* [Work to be completed]
Please print the items below word for word, from the line with "To annotate: the cabinet at [358, 749, 674, 953], one" up to and including the last line of the items.

.....

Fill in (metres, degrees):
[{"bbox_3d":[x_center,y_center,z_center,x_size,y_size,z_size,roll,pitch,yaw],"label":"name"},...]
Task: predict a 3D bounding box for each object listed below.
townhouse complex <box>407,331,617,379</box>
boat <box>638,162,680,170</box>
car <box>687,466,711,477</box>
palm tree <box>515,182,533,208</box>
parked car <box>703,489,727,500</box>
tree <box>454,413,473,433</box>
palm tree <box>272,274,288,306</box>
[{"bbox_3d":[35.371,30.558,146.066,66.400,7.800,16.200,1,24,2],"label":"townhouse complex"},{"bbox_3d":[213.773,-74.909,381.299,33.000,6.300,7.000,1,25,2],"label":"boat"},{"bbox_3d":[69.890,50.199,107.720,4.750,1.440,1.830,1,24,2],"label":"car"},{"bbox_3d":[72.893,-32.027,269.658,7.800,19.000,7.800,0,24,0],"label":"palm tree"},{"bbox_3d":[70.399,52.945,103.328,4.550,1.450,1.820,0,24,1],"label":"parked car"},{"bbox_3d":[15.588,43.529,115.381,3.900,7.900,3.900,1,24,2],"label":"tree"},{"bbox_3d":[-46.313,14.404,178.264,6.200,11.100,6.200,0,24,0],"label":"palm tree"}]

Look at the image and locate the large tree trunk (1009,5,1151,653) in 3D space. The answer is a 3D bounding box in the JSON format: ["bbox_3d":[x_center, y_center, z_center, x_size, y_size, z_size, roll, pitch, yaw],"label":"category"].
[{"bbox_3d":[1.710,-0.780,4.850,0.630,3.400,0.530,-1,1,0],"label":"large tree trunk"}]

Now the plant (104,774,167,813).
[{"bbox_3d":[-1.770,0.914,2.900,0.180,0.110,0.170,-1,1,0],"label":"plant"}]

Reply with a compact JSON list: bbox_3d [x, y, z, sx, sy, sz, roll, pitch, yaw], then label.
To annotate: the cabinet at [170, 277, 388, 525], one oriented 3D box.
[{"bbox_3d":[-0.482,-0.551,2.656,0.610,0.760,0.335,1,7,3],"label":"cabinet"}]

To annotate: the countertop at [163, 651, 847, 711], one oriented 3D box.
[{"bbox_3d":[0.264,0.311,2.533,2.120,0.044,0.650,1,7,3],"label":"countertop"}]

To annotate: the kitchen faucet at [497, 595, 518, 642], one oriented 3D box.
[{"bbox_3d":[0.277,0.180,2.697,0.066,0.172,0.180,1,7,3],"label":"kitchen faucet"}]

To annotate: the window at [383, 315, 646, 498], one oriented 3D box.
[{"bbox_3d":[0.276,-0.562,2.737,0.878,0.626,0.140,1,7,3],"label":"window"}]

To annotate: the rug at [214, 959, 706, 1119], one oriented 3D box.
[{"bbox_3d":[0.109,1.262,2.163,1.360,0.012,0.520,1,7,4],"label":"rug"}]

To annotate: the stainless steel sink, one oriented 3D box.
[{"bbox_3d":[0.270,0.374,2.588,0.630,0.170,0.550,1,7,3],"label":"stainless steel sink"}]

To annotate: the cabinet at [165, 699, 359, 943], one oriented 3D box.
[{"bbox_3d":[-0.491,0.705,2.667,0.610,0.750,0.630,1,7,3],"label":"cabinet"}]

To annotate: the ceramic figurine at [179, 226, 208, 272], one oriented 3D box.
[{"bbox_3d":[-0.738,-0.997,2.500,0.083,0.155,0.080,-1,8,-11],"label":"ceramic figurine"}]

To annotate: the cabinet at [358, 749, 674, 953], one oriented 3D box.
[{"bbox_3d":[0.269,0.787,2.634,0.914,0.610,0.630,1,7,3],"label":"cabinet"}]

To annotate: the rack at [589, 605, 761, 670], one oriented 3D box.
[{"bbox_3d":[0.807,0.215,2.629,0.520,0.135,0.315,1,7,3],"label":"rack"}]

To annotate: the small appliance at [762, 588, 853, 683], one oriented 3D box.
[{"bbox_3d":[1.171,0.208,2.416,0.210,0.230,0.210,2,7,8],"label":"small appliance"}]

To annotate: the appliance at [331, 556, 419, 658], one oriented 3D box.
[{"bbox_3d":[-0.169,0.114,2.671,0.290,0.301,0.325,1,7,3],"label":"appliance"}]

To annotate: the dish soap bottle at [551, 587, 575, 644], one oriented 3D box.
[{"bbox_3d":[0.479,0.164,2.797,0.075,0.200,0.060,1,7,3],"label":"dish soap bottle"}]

.....

* [Task output]
To annotate: the cabinet at [358, 749, 674, 953], one oriented 3D box.
[{"bbox_3d":[0.269,0.787,2.634,0.914,0.610,0.630,1,7,3],"label":"cabinet"}]

To annotate: the rack at [589, 605, 761, 670], one oriented 3D box.
[{"bbox_3d":[0.807,0.215,2.629,0.520,0.135,0.315,1,7,3],"label":"rack"}]

To annotate: the small appliance at [762, 588, 853, 683], one oriented 3D box.
[{"bbox_3d":[1.171,0.208,2.416,0.210,0.230,0.210,2,7,8],"label":"small appliance"}]

To annotate: the appliance at [331, 556, 419, 658], one oriented 3D box.
[{"bbox_3d":[-0.169,0.114,2.671,0.290,0.301,0.325,1,7,3],"label":"appliance"}]

To annotate: the dish soap bottle at [551, 587, 575, 644], one oriented 3D box.
[{"bbox_3d":[0.479,0.164,2.797,0.075,0.200,0.060,1,7,3],"label":"dish soap bottle"}]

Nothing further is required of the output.